- The hardest thing about investing in an IRA of any kind may just be taking that first step. Once people start doing it, they seem pretty enthusiastic and wish they'd started earlier, research shows.
- Millennials are shoveling retirement savings money into Roth IRAs, according to customer data from Fidelity.
When it's several decades away, you might categorize saving for retirement as a back-burner concern.
And when you're younger, contributing to an individual retirement account might seem like an impossible stretch — making it all too easy to put off starting.
What you almost never hear, though, is the regret people have that they didn't start saving earlier. To be sure, it makes sense to start investing as early as possible so your investment will have more time to grow.
Ashley Sprowl, 40, started her Roth IRA when she was 34 and wishes she'd started sooner. "My dad said to start right away, but I didn't get the importance of tax-free growth."
Sarah Lindsay Miller, 29, maxes out her Roth IRA every year. "I would have funded mine in high school and college if I had known about it," said Miller, an office manager in Estes Park, Colorado.
Millennials seem particularly drawn to Roth IRAs, which are showing an across-the-board uptick from all age groups.
Drawing on investor data, Fidelity found more than half of IRA contributions go into Roth IRAs, and especially from people age 23 to 38. "Millennials opened 41 percent of new Roth IRA accounts in 2018, and 74 percent of their contribution dollars are going into Roths," said Maura Cassidy, vice president of retirement at Fidelity.
The accounts are especially valuable when they are the sole source of retirement savings. Miller's employer does not provide a 401(k). However, she put in the maximum savings possible even when she was contributing to a workplace retirement plan with a former job.
For younger people, 30 or 40 years seems like a very long time to not be able to touch the money. Since Roth contributions are made with after-tax dollars, that's not a concern.

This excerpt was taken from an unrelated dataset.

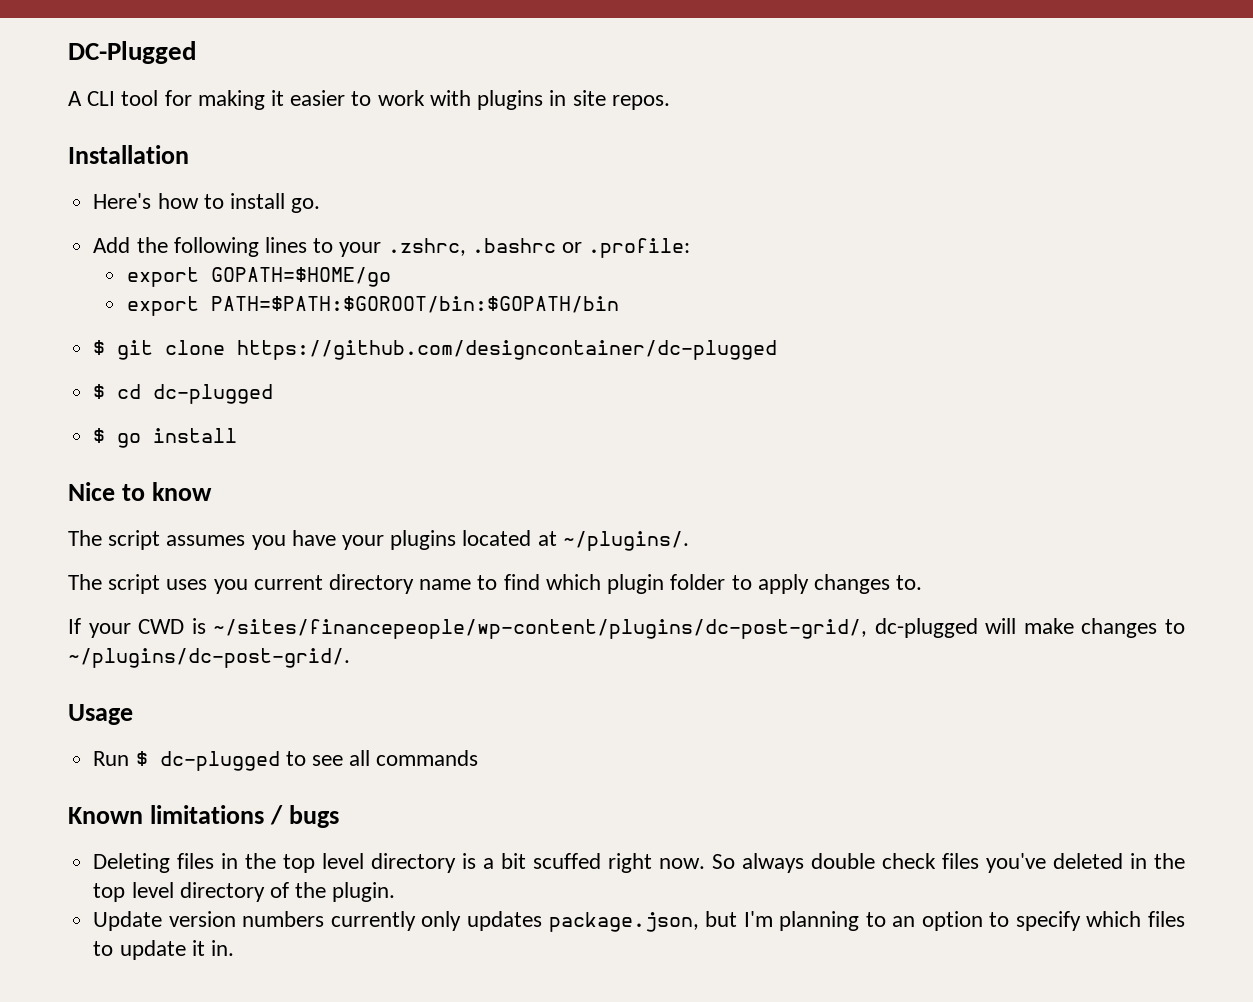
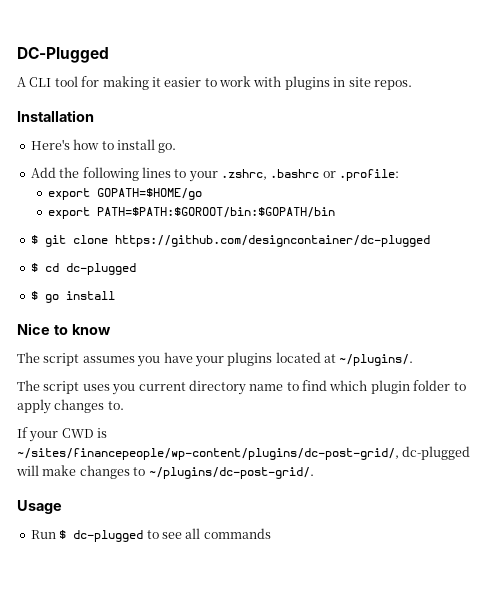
[68,805,339,828] [93,853,1185,873] [93,882,396,902] [93,911,1186,932] [93,940,234,960] // Known limitations / bugs // Deleting files in the top level directory is a bit scuffed right now. So always double check files you've deleted in the top level directory of the plugin. // Update version numbers currently only updates package.json, but I'm planning to an option to specify which files to update it in. -> (271, 533) none

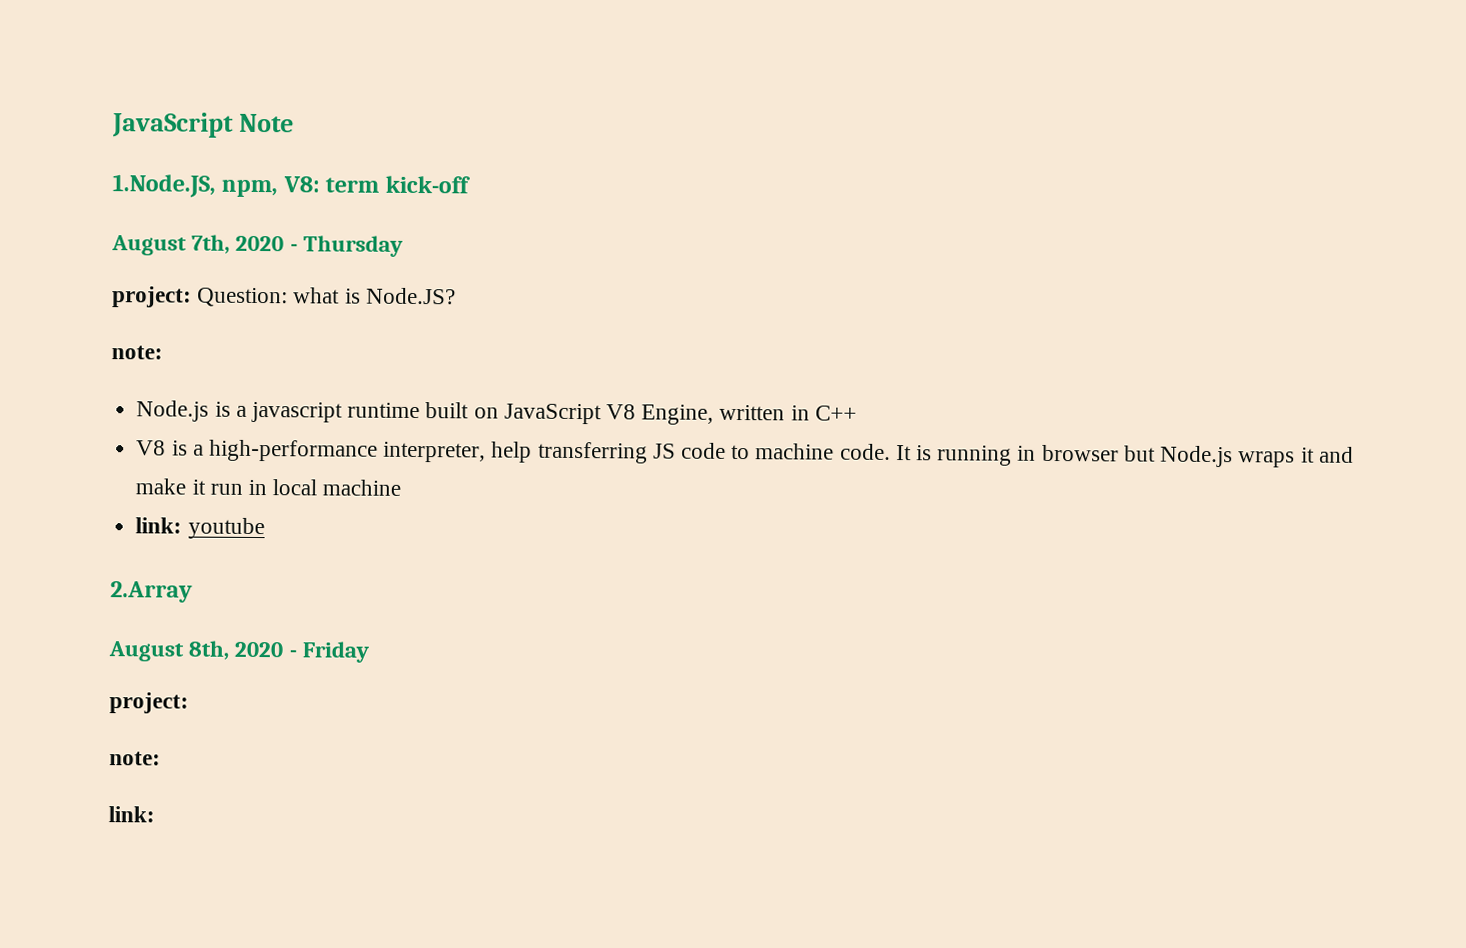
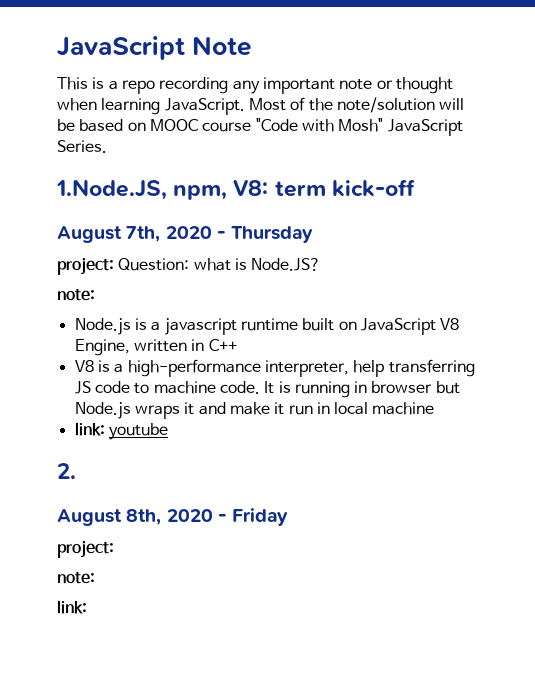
(294, 123) none -> [57,77,453,94] [57,97,465,115] [57,118,463,136] [57,140,107,153] // This is a repo recording any important note or thought when learning JavaScript. Most of the note/solution will be based on MOOC course "Code with Mosh" JavaScript Series.
[110,581,193,603] 2.Array -> [57,463,76,479] 2.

"The benefits of the Roth are that you can tap into the contributions you've made tax-free and penalty-free," Cassidy said. "People are finally really understanding that."
You have to forgo the tempting, immediately available tax break, but you get something better in return, says Mike Hoffman, a director at Verdence Capital Advisors in Maryland: "The contributions and, most importantly, the 30-plus years of earnings, will be tax-free in retirement," Hoffman said.
"This is the year that millennials are estimated to be a larger population than boomers," Fidelity's Cassidy said. "The older millennials are in their 30s, stable in their careers, saving for multiple goals.
"It's great to see them saving for their future," she added.
For her part, Roth owner Sprowl said that, although she loves "that it grows tax-free," she's less enthusiastic about the annual contribution limit.
Since the IRS has raised IRA contribution limits, you can contribute $6,000 annually. If you are over age 50 and making catch-up contributions, you can put in an additional $1,000, for a total of $7,000 per year.
"Those are great little bump-ups to take advantage of additional savings," Cassidy said.
You can also earn more and still contribute to a Roth IRA – the income cutoff is $137,000 for single filers, up from $135,000 for single filers in 2018.
If you're still deciding which type of IRA to go with, Hoffman says the traditional IRA is a form of instant gratification because of the upfront tax refund.
"But if you're truly thinking long term, and what will be better for you and your family many years from now, then you would pick the Roth IRA in most cases," Hoffman said.
Remember: there's still time to make a contribution count for last year. The deadline to make a contribution for 2018 is April 15 in most states.